Aux termes de ses dernières conclusions notifiées le 25 août 2025, la Sasu Dubuisson et Fils demande à la cour de :
- débouter les époux [I] de l'ensemble de leurs demandes,
- confirmer purement et simplement le jugement entrepris y compris la condamnation à l'article 700 du code de procédure civile, au besoin par la substitution de motifs,
- à titre subsidiaire, constater que les demandes indemnitaires ne sont pas justifiées et débouter les époux [I] de leurs demandes,
y ajoutant,
- condamner les époux [I] à régler 3 000 euros au titre de l'article 700 du code de procédure civile pour la procédure d'appel,
- les condamner aux entiers dépens de première instance et d'appel dont distraction au profit de Maître Peltier sur ses offres de droit.
L'ordonnance de clôture a été rendue le 11 septembre 2025.
MOTIFS
5. Le tribunal a jugé que l'escalier qui devait être mis en oeuvre par la société Dubuisson et fils n'était pas un ouvrage au sens des dispositions de l'article 1792 du code civil alors que celui-ci n'était pas incorporé dans l'existant et qu'il pouvait être démonté sans porter atteinte à l'immeuble. Le premier juge a ajouté qu'en outre les vices allégués par les époux [I] n'avaient pas rendu l'immeuble impropre à sa destination. Le tribunal a en outre considéré que les désordres allégués ne pouvaient pas être qualifiés de dommages intermédiaires alors qu'ils n'affecteraient pas un ouvrage et qu'en outre les vices allégués étaient apparents. Enfin le premier juge a déclaré les époux [I] irrecevables en leurs demandes sur le fondement de la responsabilité contractuelle pour cause de prescription quinquennale.

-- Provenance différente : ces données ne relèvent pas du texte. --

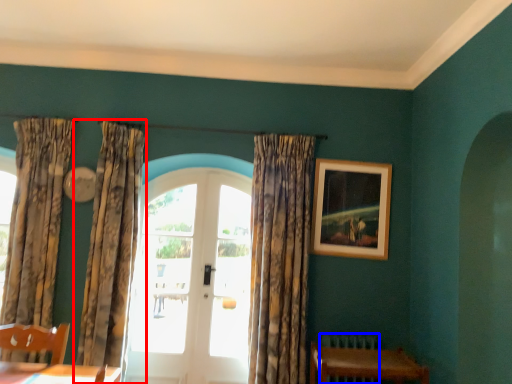
Question: Which of the following is the farthest to the observer, curtain (highlighted by a red box) or radiator (highlighted by a blue box)?

Choices:
 (A) curtain
 (B) radiator

Answer: (B)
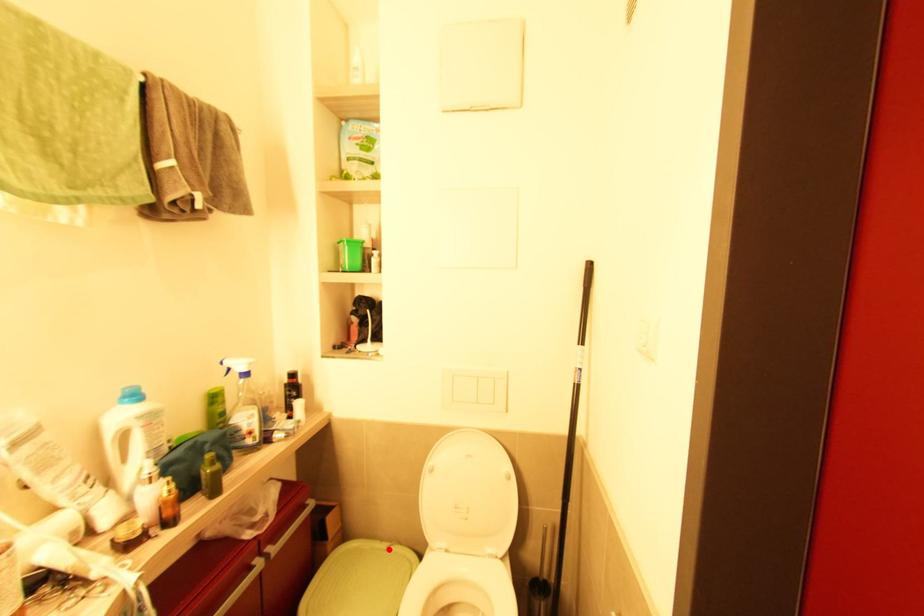
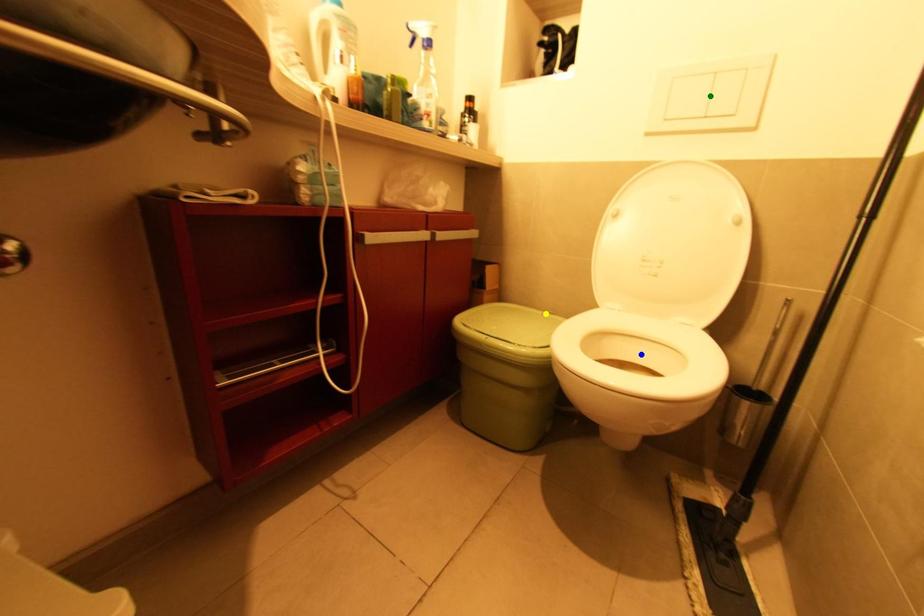
Question: I am providing you with two images of the same scene from different viewpoints. A red point is marked on the first image. You are given multiple points on the second image. Which mark in image 2 goes with the point in image 1?

Choices:
 (A) green point
 (B) blue point
 (C) yellow point

Answer: (C)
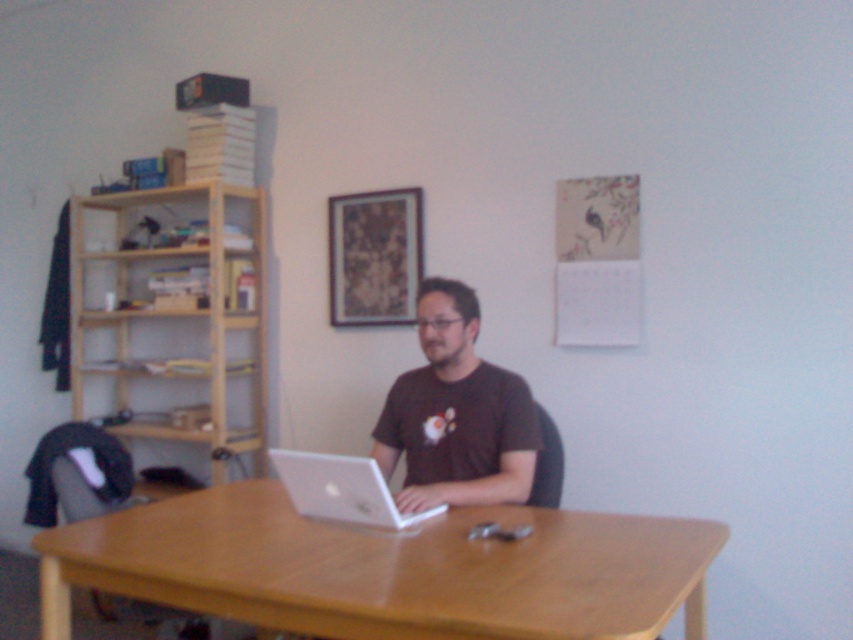
Between light wood bookshelf at left and silver metallic laptop at center, which one is positioned higher?

Positioned higher is light wood bookshelf at left.

Is light wood bookshelf at left taller than silver metallic laptop at center?

Yes, light wood bookshelf at left is taller than silver metallic laptop at center.

Where is `light wood bookshelf at left`? light wood bookshelf at left is located at coordinates (173, 323).

Does point (421, 410) come closer to viewer compared to point (321, 516)?

That is False.

Is brown cotton shirt at center above silver metallic laptop at center?

Correct, brown cotton shirt at center is located above silver metallic laptop at center.

Describe the element at coordinates (456, 413) in the screenshot. I see `brown cotton shirt at center` at that location.

Locate an element on the screen. The width and height of the screenshot is (853, 640). brown cotton shirt at center is located at coordinates tap(456, 413).

Can you confirm if light brown wood table at center is positioned to the right of light wood bookshelf at left?

Yes, light brown wood table at center is to the right of light wood bookshelf at left.

Does point (289, 621) lie in front of point (233, 192)?

Yes, point (289, 621) is in front of point (233, 192).

This screenshot has width=853, height=640. Describe the element at coordinates (386, 570) in the screenshot. I see `light brown wood table at center` at that location.

Where is `light brown wood table at center`? The width and height of the screenshot is (853, 640). light brown wood table at center is located at coordinates (386, 570).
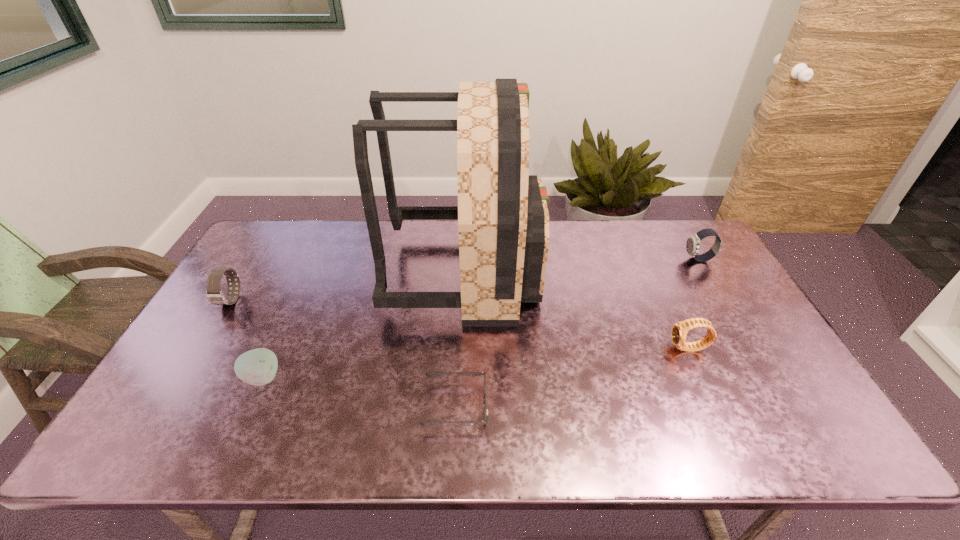
Identify which object is located as the fifth nearest to the second farthest watch. Please provide its 2D coordinates. Your answer should be formatted as a tuple, i.e. [(x, y)], where the tuple contains the x and y coordinates of a point satisfying the conditions above.

[(693, 242)]

You are a GUI agent. You are given a task and a screenshot of the screen. Output one action in this format:
    pyautogui.click(x=<x>, y=<y>)
    Task: Click on the object that is the third closest to the rightmost object
    This screenshot has height=540, width=960.
    Given the screenshot: What is the action you would take?
    pyautogui.click(x=426, y=423)

Identify the location of watch that is the second closest to the leftmost object. pos(693,242).

Locate an element on the screen. the second closest watch to the nearest watch is located at coordinates (214, 294).

This screenshot has height=540, width=960. What are the coordinates of `vacant area in the image that satisfies the following two spatial constraints: 1. on the front face of the backpack; 2. on the face of the leftmost watch` in the screenshot? It's located at (463, 300).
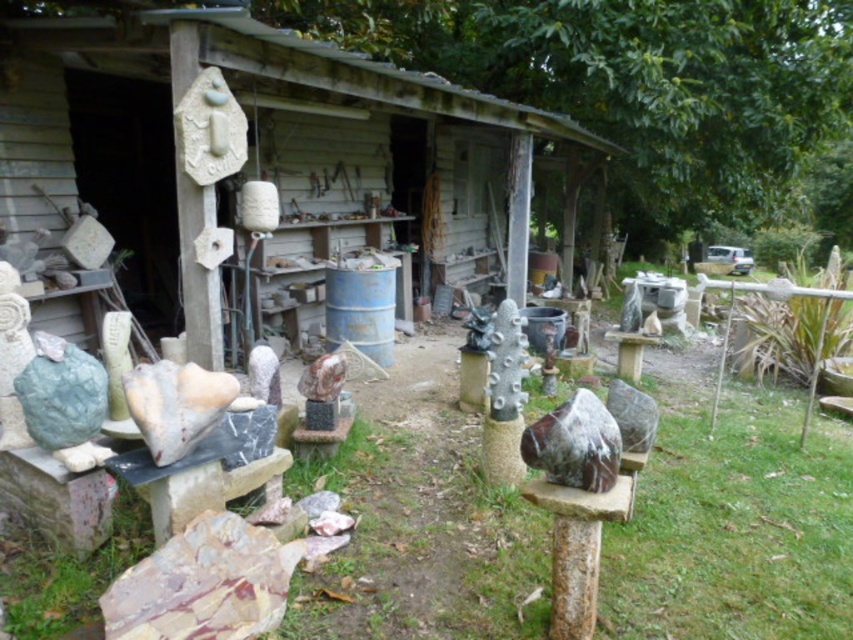
Question: Can you confirm if rustic wood hut at center is positioned to the left of marble sculpture at center?

Choices:
 (A) no
 (B) yes

Answer: (B)

Question: Can you confirm if rustic wood hut at center is thinner than marble sculpture at center?

Choices:
 (A) yes
 (B) no

Answer: (A)

Question: From the image, what is the correct spatial relationship of rustic wood hut at center in relation to marble sculpture at center?

Choices:
 (A) below
 (B) above

Answer: (B)

Question: Which object is closer to the camera taking this photo?

Choices:
 (A) rustic wood hut at center
 (B) marble sculpture at center

Answer: (B)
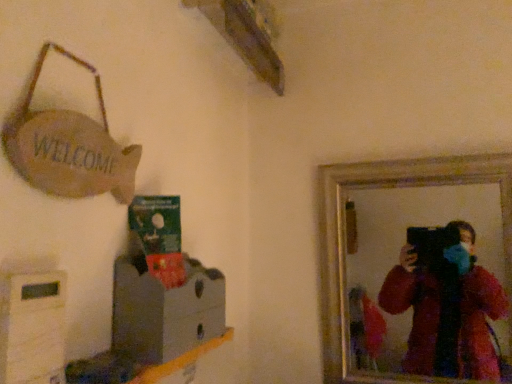
Locate an element on the screen. wooden mirror at upper right is located at coordinates (429, 282).

Image resolution: width=512 pixels, height=384 pixels. What do you see at coordinates (429, 282) in the screenshot?
I see `wooden mirror at upper right` at bounding box center [429, 282].

Where is `wooden mirror at upper right`? This screenshot has width=512, height=384. wooden mirror at upper right is located at coordinates (429, 282).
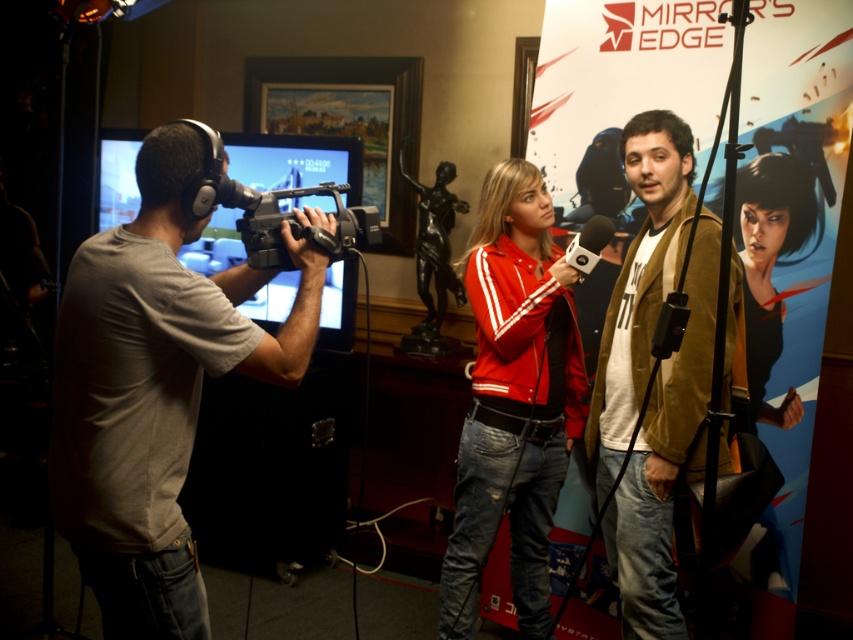
Between gray fabric shirt at left and black matte video camera at center, which one is positioned lower?

gray fabric shirt at left is lower down.

Is gray fabric shirt at left further to the viewer compared to black matte video camera at center?

No, it is in front of black matte video camera at center.

Is point (109, 314) farther from camera compared to point (263, 193)?

No.

Locate an element on the screen. gray fabric shirt at left is located at coordinates (154, 390).

Measure the distance between matte red jacket at center and camera.

matte red jacket at center and camera are 7.51 feet apart from each other.

Which is in front, point (511, 269) or point (647, 568)?

Point (647, 568) is in front.

Who is more forward, (490,428) or (695,438)?

Point (695,438) is in front.

What are the coordinates of `matte red jacket at center` in the screenshot? It's located at (514, 397).

In the scene shown: Does blue glossy poster at center right have a greater width compared to matte red jacket at center?

Indeed, blue glossy poster at center right has a greater width compared to matte red jacket at center.

Between blue glossy poster at center right and matte red jacket at center, which one has more height?

With more height is blue glossy poster at center right.

Does point (798, 164) come closer to viewer compared to point (527, 328)?

No.

Find the location of a particular element. blue glossy poster at center right is located at coordinates (787, 259).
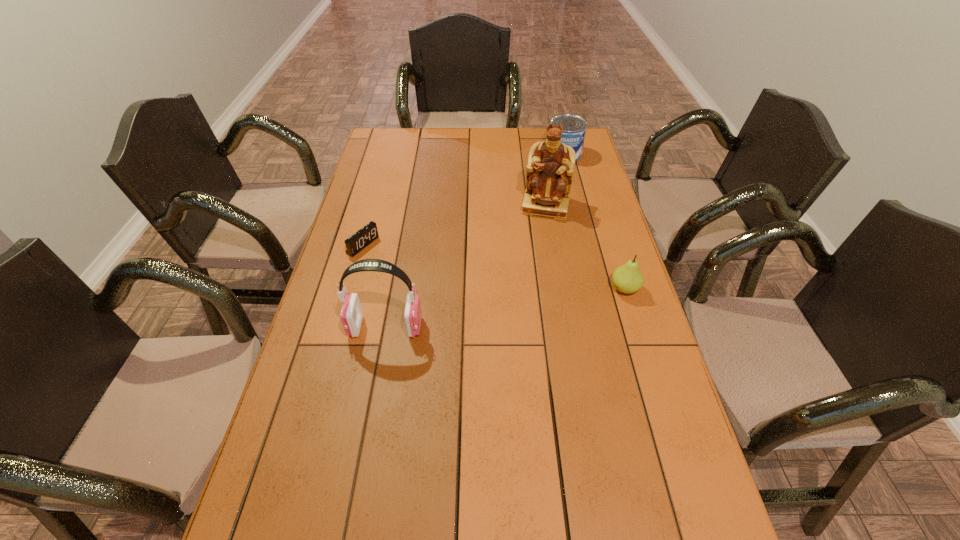
You are a GUI agent. You are given a task and a screenshot of the screen. Output one action in this format:
    pyautogui.click(x=<x>, y=<y>)
    Task: Click on the free space on the desktop that is between the nearest object and the pear and is positioned on the front-facing side of the shortest object
    The height and width of the screenshot is (540, 960).
    Given the screenshot: What is the action you would take?
    pyautogui.click(x=487, y=311)

Identify the location of vacant spot on the desktop that is between the second tallest object and the second nearest object and is positioned on the front-facing side of the tallest object. This screenshot has width=960, height=540. (524, 305).

Locate an element on the screen. The width and height of the screenshot is (960, 540). free space on the desktop that is between the nearest object and the pear and is positioned on the front label of the can is located at coordinates (490, 310).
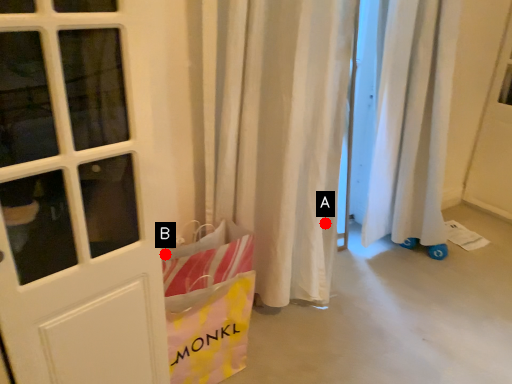
Question: Two points are circled on the image, labeled by A and B beside each circle. Which point is farther from the camera taking this photo?

Choices:
 (A) A is further
 (B) B is further

Answer: (A)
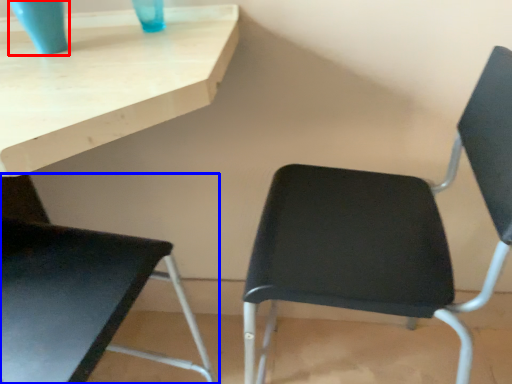
Question: Which object is further to the camera taking this photo, glass vase (highlighted by a red box) or chair (highlighted by a blue box)?

Choices:
 (A) glass vase
 (B) chair

Answer: (A)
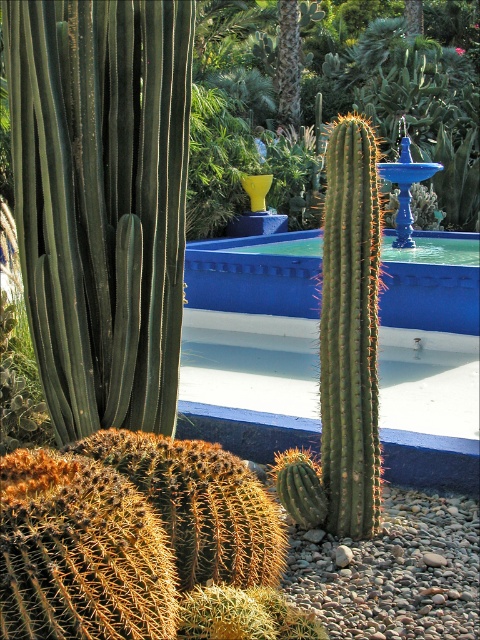
Can you confirm if green spiny cactus at center is positioned to the left of blue smooth pool at center?

In fact, green spiny cactus at center is to the right of blue smooth pool at center.

Between point (351, 1) and point (437, 296), which one is positioned behind?

The point (351, 1) is behind.

Describe the element at coordinates (405, 86) in the screenshot. I see `green spiny cactus at center` at that location.

Locate an element on the screen. The width and height of the screenshot is (480, 640). green spiny cactus at center is located at coordinates (405, 86).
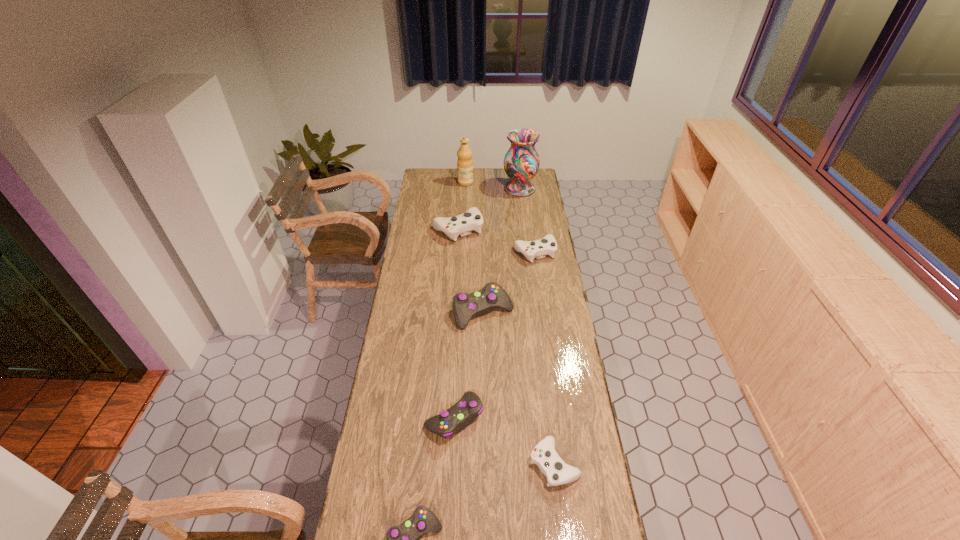
At what (x,y) coordinates should I click in order to perform the action: click on the tallest object. Please return your answer as a coordinate pair (x, y). Image resolution: width=960 pixels, height=540 pixels. Looking at the image, I should click on (521, 162).

At what (x,y) coordinates should I click in order to perform the action: click on olive oil. Please return your answer as a coordinate pair (x, y). This screenshot has height=540, width=960. Looking at the image, I should click on (464, 162).

Find the location of a particular element. The image size is (960, 540). the biggest white control is located at coordinates (463, 224).

Locate an element on the screen. The width and height of the screenshot is (960, 540). the farthest gray control is located at coordinates (465, 306).

Image resolution: width=960 pixels, height=540 pixels. I want to click on the fourth nearest control, so click(465, 306).

Where is `the second biggest white control`? the second biggest white control is located at coordinates (547, 245).

Identify the location of the second farthest gray control. The height and width of the screenshot is (540, 960). (452, 421).

I want to click on the nearest white control, so click(x=557, y=472).

Image resolution: width=960 pixels, height=540 pixels. Identify the location of free region located on the front of the tallest object. (522, 209).

I want to click on vacant space located on the label of the second tallest object, so click(515, 183).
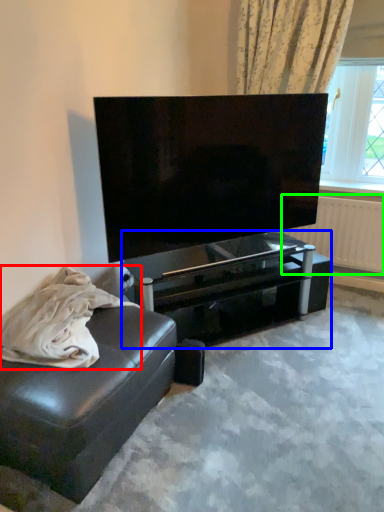
Question: Which object is positioned closest to material (highlighted by a red box)? Select from table (highlighted by a blue box) and radiator (highlighted by a green box).

Choices:
 (A) table
 (B) radiator

Answer: (A)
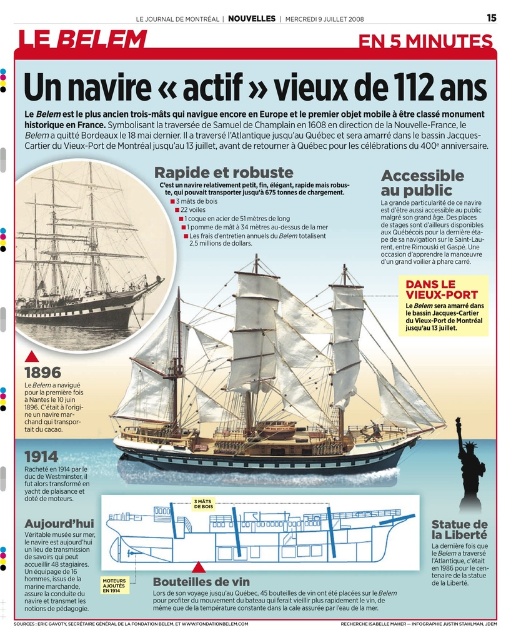
Question: Is wooden ship at center above rustic wood ship at center?

Choices:
 (A) no
 (B) yes

Answer: (A)

Question: Considering the relative positions of wooden ship at center and rustic wood ship at center in the image provided, where is wooden ship at center located with respect to rustic wood ship at center?

Choices:
 (A) right
 (B) left

Answer: (A)

Question: Is wooden ship at center in front of rustic wood ship at center?

Choices:
 (A) no
 (B) yes

Answer: (B)

Question: Which of the following is the closest to the observer?

Choices:
 (A) rustic wood ship at center
 (B) wooden ship at center

Answer: (B)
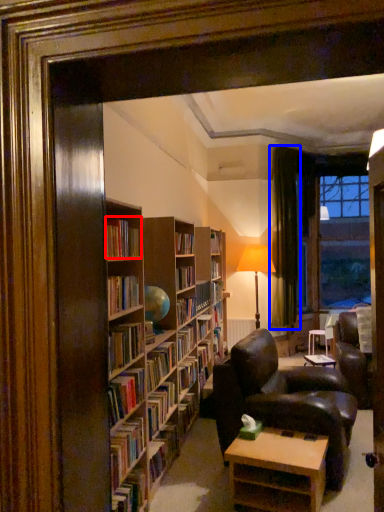
Question: Which object is further to the camera taking this photo, book (highlighted by a red box) or curtain (highlighted by a blue box)?

Choices:
 (A) book
 (B) curtain

Answer: (B)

Les époux [I] considèrent au contraire que l'escalier litigieux est un ouvrage au sens de l'article 1792 du code civil ou à défaut un élément d'équipement ou encore que les désordres constituent des dommages intermédiaires. Ils considèrent en outre que l'escalier a fait l'objet d'une réception tacite assortie de réserves, le 13 février 2013, date à laquelle le prix a été payé et qu'ils ont pris possession de l'ouvrage. A titre subsidiaire, ils demandent à la cour d'appel de prononcer une réception judiciaire de l'ouvrage. A titre infiniment subsidiaire, ils demamdent que la responsabilité contractuelle des constructeur qui se prescrit par dix ans soit retenue par la cour d'appel. A titre un peu plus subsidiaire, ils sollicitent l'organisation d'une expertise judiciaire.
La société Dubuisson soutient pour sa part que l'escalier litigieux est un élément d'équipement dissociable, puisqu'il peut être démonté sans porter atteinte au bâtiment. En outre, cet escalier est utilisé depuis de nombreuses années, ce qui démontre qu'il est fonctionnel. Dès lors qu'il ne rend pas l'immeuble non conforme à sa destination, il n'est pas soumis au régime juridique de l'article 1792 du code civil et la garantie décennale ne trouve pas à s'appliquer. Elle considère qu'aucune réception judiciaire ne peut être prononcée alors qu'au jour de la réception revendiquée, le maître de l'ouvrage n'avait émis aucune réserve. Elle ajoute que la demande fondée par les époux [I] sur la responsabilité contractuelle est prescrite.
Sur ce
6. Il résulte de la demande d'acompte du 12 décembre 2012 établi par la société Dubuisson et fils que celle-ci proposait aux époux [I] de réaliser un ' Escalier sur limon central cintré sans contre marche, Marches fixées en parement, Crémaillère sur l'extérieur, Main courante métallique avec fixation en tête de marche'
7. Il résulte par ailleurs de la facture éditée par la société Dubuisson et fils, le 31 janvier 2013 que cet escalier aurait été réalisé conformément à sa description initiale mais sans la main courante.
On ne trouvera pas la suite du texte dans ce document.